Is operating on [{1}, {2}, ...] meaningfully less performant than [{:a, :b, ...}, ...]

Knowing that Elixir lists are linked lists, and that updating them has some performance cost for traversal, etc, does the data in those lists impact performance?

Eg, given a “simple” list of [{1}, {2}, ...] where the elements are “light” in byte count and [%Struct{b: "abcd"}, %Struct{}, ...] where the elements are “heavy”, is the performance between these lists when traversing, reversing, inserting, etc different enough to matter (over n elements where n is “big”)?

Does elixir copy the values for everything (so more bytes == more work), or is it all pointer shuffling and its just the size of the list that matters?

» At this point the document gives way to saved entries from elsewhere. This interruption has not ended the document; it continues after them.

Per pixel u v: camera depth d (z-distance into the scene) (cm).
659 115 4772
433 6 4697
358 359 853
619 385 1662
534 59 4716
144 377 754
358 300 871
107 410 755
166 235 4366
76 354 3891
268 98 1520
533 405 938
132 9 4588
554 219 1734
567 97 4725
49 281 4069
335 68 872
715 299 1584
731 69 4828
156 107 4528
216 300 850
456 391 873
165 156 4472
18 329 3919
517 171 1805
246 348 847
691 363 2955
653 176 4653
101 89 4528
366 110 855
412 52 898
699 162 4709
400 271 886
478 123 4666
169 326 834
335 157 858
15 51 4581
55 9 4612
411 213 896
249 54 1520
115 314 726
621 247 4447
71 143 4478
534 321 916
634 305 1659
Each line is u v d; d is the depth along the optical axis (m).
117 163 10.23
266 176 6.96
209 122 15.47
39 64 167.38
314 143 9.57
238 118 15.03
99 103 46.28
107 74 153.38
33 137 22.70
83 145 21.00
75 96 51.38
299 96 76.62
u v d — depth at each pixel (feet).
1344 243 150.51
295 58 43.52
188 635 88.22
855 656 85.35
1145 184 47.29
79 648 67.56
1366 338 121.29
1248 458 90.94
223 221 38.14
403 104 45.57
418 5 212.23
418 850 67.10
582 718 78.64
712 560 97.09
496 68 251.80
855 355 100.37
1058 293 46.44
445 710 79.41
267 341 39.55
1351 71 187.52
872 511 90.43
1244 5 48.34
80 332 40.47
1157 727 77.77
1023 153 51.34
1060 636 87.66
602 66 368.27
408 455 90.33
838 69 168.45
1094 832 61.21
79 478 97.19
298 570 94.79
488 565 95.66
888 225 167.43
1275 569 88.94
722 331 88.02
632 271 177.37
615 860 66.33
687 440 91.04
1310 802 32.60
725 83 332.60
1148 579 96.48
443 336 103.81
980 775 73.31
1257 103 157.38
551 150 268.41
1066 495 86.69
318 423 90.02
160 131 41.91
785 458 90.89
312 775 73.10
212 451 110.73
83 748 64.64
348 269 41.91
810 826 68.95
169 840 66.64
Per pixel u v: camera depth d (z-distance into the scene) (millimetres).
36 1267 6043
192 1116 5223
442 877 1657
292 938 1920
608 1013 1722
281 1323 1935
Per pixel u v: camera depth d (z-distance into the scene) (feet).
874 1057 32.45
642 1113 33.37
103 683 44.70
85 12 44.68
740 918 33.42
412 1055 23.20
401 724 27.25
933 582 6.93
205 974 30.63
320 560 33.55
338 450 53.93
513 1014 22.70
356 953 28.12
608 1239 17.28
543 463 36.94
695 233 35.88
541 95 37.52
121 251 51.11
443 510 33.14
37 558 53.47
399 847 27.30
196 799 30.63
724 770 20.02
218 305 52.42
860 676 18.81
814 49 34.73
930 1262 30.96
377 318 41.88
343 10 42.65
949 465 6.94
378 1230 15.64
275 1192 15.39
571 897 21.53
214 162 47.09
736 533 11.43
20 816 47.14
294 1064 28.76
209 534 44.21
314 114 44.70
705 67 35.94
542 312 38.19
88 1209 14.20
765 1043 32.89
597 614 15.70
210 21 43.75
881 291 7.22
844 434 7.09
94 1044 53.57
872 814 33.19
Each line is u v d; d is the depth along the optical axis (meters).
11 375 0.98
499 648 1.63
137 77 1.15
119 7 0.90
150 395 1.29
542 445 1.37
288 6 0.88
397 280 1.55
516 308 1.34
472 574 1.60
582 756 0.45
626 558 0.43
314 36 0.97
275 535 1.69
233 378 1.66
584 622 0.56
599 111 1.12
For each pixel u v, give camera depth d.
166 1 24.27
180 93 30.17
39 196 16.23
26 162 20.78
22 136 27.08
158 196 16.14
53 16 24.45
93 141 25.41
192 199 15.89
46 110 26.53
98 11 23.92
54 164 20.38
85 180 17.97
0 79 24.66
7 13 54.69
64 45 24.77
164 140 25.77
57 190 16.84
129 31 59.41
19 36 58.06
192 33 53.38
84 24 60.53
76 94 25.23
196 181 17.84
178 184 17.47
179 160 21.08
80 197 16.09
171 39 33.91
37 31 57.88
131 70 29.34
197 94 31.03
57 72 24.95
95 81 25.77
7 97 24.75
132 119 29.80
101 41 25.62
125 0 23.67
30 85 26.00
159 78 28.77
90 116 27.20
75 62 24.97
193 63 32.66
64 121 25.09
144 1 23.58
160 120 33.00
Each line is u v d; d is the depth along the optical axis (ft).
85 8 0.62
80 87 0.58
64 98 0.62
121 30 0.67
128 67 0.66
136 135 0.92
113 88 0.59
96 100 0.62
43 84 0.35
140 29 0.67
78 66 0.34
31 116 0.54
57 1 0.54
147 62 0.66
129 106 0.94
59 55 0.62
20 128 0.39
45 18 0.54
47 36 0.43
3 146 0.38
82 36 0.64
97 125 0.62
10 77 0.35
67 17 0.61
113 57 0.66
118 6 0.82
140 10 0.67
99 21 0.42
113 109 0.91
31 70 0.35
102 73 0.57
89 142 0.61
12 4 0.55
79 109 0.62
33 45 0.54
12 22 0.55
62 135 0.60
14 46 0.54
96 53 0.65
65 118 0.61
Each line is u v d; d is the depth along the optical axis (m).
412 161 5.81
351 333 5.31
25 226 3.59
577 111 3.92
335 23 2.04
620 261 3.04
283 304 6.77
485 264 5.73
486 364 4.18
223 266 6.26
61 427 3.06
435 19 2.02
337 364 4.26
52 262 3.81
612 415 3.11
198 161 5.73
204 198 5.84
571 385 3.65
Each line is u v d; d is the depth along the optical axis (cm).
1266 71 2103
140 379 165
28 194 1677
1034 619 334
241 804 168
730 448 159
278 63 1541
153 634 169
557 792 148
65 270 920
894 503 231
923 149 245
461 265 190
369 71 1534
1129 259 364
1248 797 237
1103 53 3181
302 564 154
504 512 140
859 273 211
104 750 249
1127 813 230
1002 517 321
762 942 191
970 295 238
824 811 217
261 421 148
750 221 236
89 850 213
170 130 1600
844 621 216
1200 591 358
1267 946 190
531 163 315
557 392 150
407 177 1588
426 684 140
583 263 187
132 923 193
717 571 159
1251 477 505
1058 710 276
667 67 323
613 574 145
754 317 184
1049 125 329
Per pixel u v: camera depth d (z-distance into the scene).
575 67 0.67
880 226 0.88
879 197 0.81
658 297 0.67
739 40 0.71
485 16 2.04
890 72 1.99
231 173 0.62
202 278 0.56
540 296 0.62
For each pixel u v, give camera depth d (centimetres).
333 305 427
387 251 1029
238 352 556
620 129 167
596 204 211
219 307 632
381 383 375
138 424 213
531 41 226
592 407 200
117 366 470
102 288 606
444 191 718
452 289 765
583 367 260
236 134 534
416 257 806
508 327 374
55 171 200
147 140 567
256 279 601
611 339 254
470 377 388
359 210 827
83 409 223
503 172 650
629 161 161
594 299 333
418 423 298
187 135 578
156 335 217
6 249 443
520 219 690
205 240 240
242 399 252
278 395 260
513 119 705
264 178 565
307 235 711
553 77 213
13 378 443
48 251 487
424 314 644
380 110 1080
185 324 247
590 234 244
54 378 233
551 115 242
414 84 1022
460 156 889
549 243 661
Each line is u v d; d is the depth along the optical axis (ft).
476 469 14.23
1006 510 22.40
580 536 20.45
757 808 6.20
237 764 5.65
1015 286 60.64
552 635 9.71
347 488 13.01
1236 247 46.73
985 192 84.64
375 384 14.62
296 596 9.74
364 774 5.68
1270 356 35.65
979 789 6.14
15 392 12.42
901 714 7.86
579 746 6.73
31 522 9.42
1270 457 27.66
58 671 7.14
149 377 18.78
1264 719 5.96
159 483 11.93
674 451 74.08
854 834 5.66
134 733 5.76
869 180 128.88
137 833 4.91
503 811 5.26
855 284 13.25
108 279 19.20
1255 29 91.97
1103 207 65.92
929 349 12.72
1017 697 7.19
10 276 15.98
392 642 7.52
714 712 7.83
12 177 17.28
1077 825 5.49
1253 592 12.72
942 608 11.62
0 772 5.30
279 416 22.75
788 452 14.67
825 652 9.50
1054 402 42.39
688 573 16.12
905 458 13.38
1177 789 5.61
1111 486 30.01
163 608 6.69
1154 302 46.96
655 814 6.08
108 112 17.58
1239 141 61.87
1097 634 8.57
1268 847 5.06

Pretty much this. Terms within the VM are represented as tagged memory words (say, 64-bit unsigned integers), with some of the bits assigned to a tag and the remaining assigned to content. The tag contains type-related information. There are two kinds of terms:

  • “immediate” terms where both the tag and value can fit within the memory word: small integers, atoms, that kind of thing
  • “indirect” terms, where the content of the memory word is a pointer to where the actual value resides: larger integers, floats, binaries, composite terms other than empty lists

Composite terms like lists, maps and tuples are made up of other terms: the terms they contain are handled according to their nature as tagged memory words, which are all of the same size - therefore, you’re shuffling either small values or pointers, and thus it doesn’t make a difference.

(I may have simplified a bit / butchered some of the terminology)

4 Likes

I should mention, however, that copying terms to other processes, ETS tables, etc usually implies deep copying (with rare exceptions), and in that case it will absolutely make a difference.

3 Likes